Nerren, pastor of International House of Prayer Ministries in Shelbyville, Tenn., was scheduled to visit Sikkim for four days and then go to Nepal for another nine days. Following his release on bail Oct. 11, he is awaiting trial in Siliguri, a border city in the state of West Bengal, India. The Siliguri Civil and Criminal Court imposed a travel ban on him and confiscated his passport and travel money Oct. 6.
After his arrest, he was not allowed to meet with anyone, including personnel from the U.S. embassy, he said. The two other pastors were the ones who informed his family in the U.S. that he had been arrested and jailed.
"I suffer from sleep apnea and use a C-PAP machine to sleep, without which I can even suffocate and die during my sleep," he said. "When I told the police officers about my condition and that I need the machine, they took me from one police station to the other so that my machine could be plugged in, but it was not possible. So they took me to the emergency room of the Medical Doctor's Training Hospital, where finally I could use the machine."
He faced some ill treatment at the small hospital, he said.
"When the doctor learned that I was a Christian, he spit on the ground and only then took a look at me," Nerren said.

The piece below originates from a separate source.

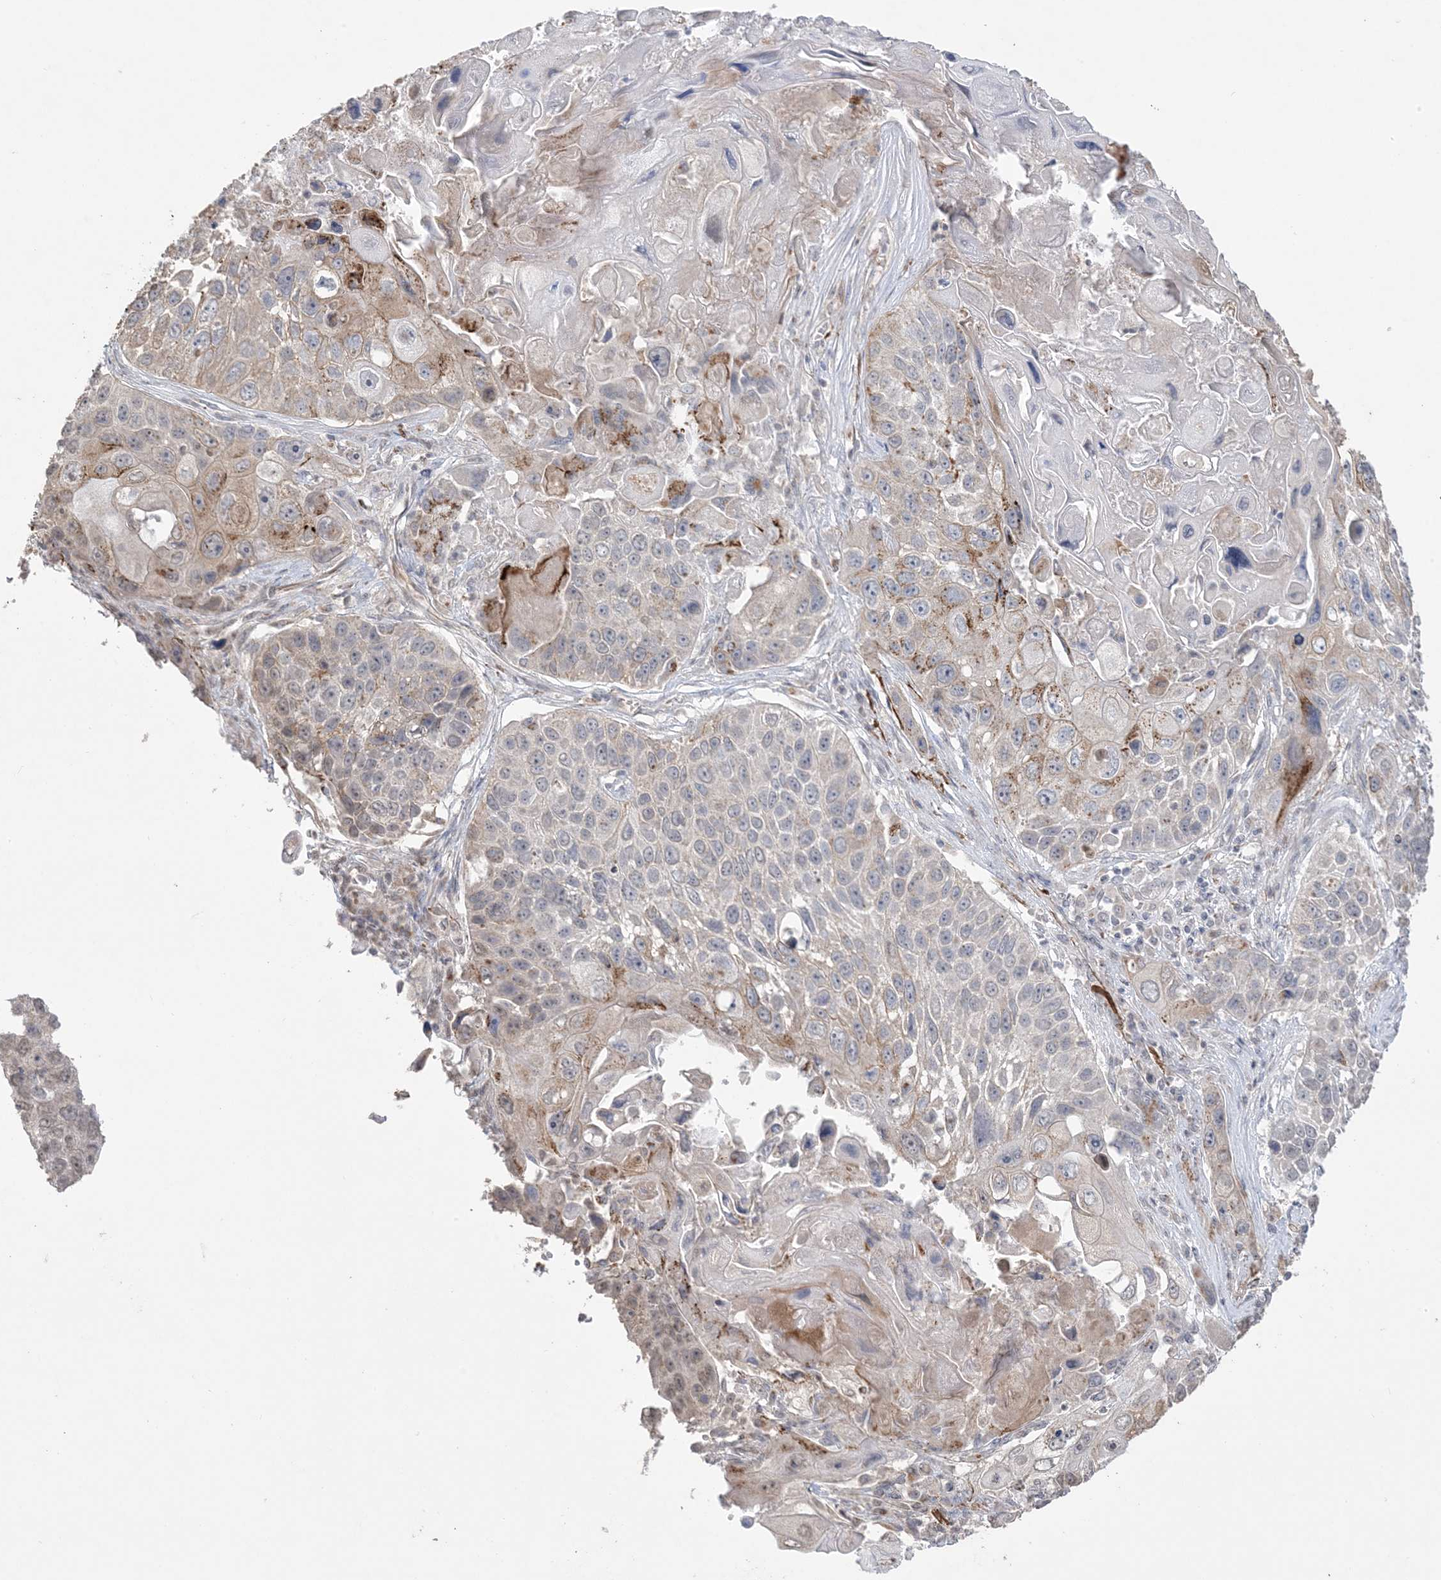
{"staining": {"intensity": "moderate", "quantity": "<25%", "location": "cytoplasmic/membranous"}, "tissue": "lung cancer", "cell_type": "Tumor cells", "image_type": "cancer", "snomed": [{"axis": "morphology", "description": "Squamous cell carcinoma, NOS"}, {"axis": "topography", "description": "Lung"}], "caption": "A brown stain shows moderate cytoplasmic/membranous staining of a protein in human lung cancer tumor cells.", "gene": "XRN1", "patient": {"sex": "male", "age": 61}}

Nerren's next court date is Dec. 12, he said. His attorney has filed an application to the Customs department for the release of his passport and money, said Nerren, staying with friends at an undisclosed location.
The American Center for Law and Justice is among those advocating for Nerren's release.
India ranked 10th on persecution watchdog Open Doors' 2019 World Watch List of the most difficult places for Christians to live.